WWE's Attitude Era Vol. 2 is out now on DVD (There's a Blu Ray version too), available from www.wwedvd.co.uk. The three disc set features twenty nine matches and five segments from the Attitude Era, from between 1997 and 2000, with a interviews from a number of the era's stars interspersed throughout. The set includes matches featuring the likes of Shawn Michaels, The Hardy Boyz, Chris Jericho, The Legion of Doom, The Undertaker and more.
Unlike the original Attitude Era set, Vol. 2 takes the form of a match compilation, originally presented by the dull flannel that is Michael Cole, whilst a series of interviews are placed in between the matches. Sometimes the interviews connect nicely with the following match, such as Sunny talking about managing LOD 2000 before a LOD 2000 bout or Mark Henry introducing a series of vignettes demonstrating the "Sexual Chocolate" gimmick. However, there is a number of the interviews that feel very thrown together, as if these are parts of interviews that WWE Home Video simply had knocking around from previous sets, such as Chris Jericho talking about his WWE debut, after we've just seen a Chris Jericho match on the set and a completely random story from Ron Simmons. There's also a real lack of star power in terms of interviews, with short clips of The Rock and Chris Jericho the only real appearances from major stars, and whilst it is nice to hear from guys like The Godfather and X-Pac, having the majority of the main event stars missing does give this set a slightly second rate feel. Throw into the mix the random clippings of interviews and it's difficult to feel that this set has been given the love and attention that it needed. The presentation really let's it down.

Problems and tasks —
1. According to the review of the Attitude Era Vol. 2 set, how many matches does the three-disc set include?
2. Name every performer or team that the review of the Attitude Era Vol. 2 set lists as featured in the set's matches.
The material after this review is not required for either task.

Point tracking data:
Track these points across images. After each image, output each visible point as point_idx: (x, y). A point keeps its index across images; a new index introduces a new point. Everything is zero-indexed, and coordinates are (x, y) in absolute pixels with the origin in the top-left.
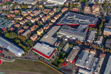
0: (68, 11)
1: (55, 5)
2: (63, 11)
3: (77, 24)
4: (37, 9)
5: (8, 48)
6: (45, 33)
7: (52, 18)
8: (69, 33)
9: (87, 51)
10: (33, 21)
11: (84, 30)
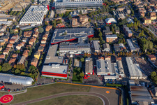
2: (48, 30)
3: (74, 38)
4: (12, 35)
6: (44, 55)
8: (72, 48)
9: (101, 60)
11: (86, 42)
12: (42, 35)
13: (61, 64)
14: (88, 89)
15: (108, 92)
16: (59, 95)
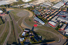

Your responses —
1. Twenty-nine matches.

2. Shawn Michaels, The Hardy Boyz, Chris Jericho, The Legion of Doom, The Undertaker